To say that the cosmetics industry has come a long way as far as reflecting diversity is an understatement.
Over the years, I’ve interviewed hundreds of women of color about their cosmetics “wishes.” The common desire: “We want to be able to buy quality brands of makeup and be assured that we can get foundation shades that work for us whatever our skin tone.” Companies paid attention, saw the business opportunity and eventually granted their wish.
Brands have expanded their color palates and there is rarely an ad today that doesn’t feature a range of ethnicities including women on the darker end of the color spectrum.
Imagine my surprise when I read about Sudanese model Nykhor Paul’s experience. Ms. Paul revealed that she has to bring her own cosmetics to photo shoots because they do not carry shades for darker skin tones. While this was commonplace back in the day, it seems that back in the day includes nowadays! Ms. Paul took to social media to voice her displeasure, “Why do I have to bring my own makeup to a professional show when all the other white girls don’t have to do anything but show up wtf! Don’t try to make me feel bad because I am blue black. ”

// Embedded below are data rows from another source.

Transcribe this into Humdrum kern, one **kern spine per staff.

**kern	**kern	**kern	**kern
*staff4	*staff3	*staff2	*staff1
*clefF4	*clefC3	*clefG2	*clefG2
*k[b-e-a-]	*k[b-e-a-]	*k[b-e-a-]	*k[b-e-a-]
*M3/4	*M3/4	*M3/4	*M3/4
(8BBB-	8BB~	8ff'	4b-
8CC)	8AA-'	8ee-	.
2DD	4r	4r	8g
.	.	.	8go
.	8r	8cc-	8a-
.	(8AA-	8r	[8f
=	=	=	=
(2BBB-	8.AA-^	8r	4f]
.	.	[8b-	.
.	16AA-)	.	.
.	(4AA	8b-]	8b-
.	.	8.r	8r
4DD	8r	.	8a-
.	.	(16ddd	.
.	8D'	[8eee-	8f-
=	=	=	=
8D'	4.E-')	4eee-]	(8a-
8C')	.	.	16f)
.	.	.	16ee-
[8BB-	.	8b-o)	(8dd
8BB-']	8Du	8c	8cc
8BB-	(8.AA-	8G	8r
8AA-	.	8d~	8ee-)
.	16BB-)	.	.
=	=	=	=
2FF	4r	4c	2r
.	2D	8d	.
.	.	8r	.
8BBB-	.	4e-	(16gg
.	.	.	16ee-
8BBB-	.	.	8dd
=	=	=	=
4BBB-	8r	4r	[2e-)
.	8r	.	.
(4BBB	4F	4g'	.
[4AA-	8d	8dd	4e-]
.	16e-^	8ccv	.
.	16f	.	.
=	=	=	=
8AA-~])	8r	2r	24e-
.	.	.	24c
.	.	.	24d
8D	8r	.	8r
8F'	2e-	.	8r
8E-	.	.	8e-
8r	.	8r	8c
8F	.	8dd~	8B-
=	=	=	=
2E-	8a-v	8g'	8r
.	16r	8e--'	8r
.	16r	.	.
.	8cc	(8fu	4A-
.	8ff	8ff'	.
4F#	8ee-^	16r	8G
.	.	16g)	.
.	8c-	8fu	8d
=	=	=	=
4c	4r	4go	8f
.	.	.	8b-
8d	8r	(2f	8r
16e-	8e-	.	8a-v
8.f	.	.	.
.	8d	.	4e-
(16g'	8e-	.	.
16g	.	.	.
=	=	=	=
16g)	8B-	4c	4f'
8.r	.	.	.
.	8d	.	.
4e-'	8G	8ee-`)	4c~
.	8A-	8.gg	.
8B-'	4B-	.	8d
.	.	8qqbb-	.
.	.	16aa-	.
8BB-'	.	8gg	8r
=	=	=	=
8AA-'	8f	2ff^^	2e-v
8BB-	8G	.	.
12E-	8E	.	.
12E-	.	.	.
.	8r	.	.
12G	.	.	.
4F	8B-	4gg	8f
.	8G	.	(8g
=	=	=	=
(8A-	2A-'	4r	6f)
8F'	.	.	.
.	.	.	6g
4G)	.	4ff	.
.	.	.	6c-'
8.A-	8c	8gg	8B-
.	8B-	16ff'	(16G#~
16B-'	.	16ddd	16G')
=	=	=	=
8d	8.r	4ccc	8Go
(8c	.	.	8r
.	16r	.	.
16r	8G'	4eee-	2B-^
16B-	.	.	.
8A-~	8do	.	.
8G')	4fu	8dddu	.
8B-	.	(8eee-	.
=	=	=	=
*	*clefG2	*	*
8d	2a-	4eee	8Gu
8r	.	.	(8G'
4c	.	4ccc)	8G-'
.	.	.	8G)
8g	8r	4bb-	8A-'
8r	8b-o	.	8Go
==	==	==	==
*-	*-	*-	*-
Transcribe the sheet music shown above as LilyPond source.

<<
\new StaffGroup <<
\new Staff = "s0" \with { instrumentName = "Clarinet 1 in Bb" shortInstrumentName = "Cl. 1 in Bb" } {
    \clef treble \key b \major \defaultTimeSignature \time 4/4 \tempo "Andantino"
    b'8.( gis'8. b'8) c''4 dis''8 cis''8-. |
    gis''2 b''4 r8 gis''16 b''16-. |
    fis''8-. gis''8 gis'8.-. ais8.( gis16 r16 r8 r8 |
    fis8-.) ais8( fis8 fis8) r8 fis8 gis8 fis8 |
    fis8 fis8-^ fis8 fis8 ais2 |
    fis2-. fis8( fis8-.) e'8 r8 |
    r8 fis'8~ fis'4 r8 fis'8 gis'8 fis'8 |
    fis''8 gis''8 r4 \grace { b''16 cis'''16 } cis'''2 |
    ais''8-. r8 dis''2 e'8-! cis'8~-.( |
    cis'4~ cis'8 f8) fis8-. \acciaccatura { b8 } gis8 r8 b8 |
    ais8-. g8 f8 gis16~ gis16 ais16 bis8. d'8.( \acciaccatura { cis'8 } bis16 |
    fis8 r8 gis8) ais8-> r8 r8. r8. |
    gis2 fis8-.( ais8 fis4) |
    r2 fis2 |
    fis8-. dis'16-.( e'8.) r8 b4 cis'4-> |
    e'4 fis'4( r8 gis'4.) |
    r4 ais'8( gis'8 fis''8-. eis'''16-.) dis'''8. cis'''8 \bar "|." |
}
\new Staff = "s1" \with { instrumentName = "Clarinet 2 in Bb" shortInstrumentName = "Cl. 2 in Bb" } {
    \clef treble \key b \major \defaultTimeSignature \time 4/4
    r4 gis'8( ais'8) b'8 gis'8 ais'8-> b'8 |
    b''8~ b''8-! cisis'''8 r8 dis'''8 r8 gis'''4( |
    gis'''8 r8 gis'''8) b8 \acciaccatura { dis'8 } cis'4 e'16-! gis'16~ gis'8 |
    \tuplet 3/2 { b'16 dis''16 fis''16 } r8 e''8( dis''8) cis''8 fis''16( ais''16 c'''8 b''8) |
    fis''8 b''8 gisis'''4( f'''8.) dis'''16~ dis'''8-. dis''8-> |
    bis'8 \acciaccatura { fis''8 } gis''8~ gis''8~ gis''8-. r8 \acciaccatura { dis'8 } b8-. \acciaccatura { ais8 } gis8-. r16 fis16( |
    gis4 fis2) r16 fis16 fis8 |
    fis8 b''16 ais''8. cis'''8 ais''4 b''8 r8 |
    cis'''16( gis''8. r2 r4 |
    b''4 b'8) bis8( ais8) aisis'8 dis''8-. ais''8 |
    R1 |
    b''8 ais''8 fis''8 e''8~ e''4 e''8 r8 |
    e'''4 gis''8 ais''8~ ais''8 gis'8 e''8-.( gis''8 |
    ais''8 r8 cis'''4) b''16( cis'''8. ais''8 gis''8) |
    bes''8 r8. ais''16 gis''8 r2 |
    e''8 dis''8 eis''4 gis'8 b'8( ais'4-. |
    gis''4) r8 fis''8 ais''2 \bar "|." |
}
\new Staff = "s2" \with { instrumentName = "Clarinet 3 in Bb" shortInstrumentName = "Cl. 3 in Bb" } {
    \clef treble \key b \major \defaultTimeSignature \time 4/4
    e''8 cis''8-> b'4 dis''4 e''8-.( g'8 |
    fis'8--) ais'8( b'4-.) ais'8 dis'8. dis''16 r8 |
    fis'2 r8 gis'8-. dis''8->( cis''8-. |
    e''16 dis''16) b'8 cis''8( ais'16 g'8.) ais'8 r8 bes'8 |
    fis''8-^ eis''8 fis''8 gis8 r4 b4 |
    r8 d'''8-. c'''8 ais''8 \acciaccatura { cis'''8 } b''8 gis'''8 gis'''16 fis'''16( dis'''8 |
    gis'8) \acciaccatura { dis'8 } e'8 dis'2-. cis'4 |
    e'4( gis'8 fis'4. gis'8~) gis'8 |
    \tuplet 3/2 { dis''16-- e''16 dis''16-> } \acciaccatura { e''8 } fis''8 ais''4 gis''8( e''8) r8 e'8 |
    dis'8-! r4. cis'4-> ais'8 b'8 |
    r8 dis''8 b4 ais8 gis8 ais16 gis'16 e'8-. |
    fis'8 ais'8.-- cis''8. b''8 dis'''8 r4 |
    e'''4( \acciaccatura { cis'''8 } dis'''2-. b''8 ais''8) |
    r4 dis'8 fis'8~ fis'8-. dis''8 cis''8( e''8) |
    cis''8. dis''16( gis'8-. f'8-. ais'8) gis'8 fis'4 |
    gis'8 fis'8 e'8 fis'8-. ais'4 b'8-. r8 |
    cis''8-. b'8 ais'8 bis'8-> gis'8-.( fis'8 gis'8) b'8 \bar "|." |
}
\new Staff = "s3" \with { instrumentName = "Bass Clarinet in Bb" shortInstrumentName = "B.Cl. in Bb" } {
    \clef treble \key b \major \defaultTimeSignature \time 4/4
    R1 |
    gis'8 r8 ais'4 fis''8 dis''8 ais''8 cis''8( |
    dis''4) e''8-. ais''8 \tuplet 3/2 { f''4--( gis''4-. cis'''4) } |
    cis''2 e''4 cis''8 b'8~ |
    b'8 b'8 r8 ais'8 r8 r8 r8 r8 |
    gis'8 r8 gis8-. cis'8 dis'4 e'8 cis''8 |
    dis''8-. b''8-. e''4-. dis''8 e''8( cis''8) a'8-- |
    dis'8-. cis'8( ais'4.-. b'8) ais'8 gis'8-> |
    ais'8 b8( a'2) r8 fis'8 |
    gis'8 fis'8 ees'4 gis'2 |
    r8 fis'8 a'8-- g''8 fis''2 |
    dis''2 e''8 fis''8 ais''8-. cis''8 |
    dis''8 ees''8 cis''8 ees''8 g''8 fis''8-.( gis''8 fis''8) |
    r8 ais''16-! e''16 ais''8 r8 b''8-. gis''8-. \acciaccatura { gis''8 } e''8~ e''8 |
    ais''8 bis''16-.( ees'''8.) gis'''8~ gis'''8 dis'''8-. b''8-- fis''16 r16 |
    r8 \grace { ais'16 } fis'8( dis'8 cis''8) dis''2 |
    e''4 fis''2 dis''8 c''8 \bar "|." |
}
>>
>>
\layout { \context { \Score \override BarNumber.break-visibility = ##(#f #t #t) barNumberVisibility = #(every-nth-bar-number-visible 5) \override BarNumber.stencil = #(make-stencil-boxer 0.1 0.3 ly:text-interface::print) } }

Black women have been gracing fashion runways for decades. More recently, Lupita Nyongo has become the face of Lancôme, a role that has traditionally belonged to white models or celebrities. With this reality, there needs to be a mindset of inclusion within the community of makeup artists. It’s time for this community to mirror cosmetics manufacturers and cater to the entire colorful universe of potential clients.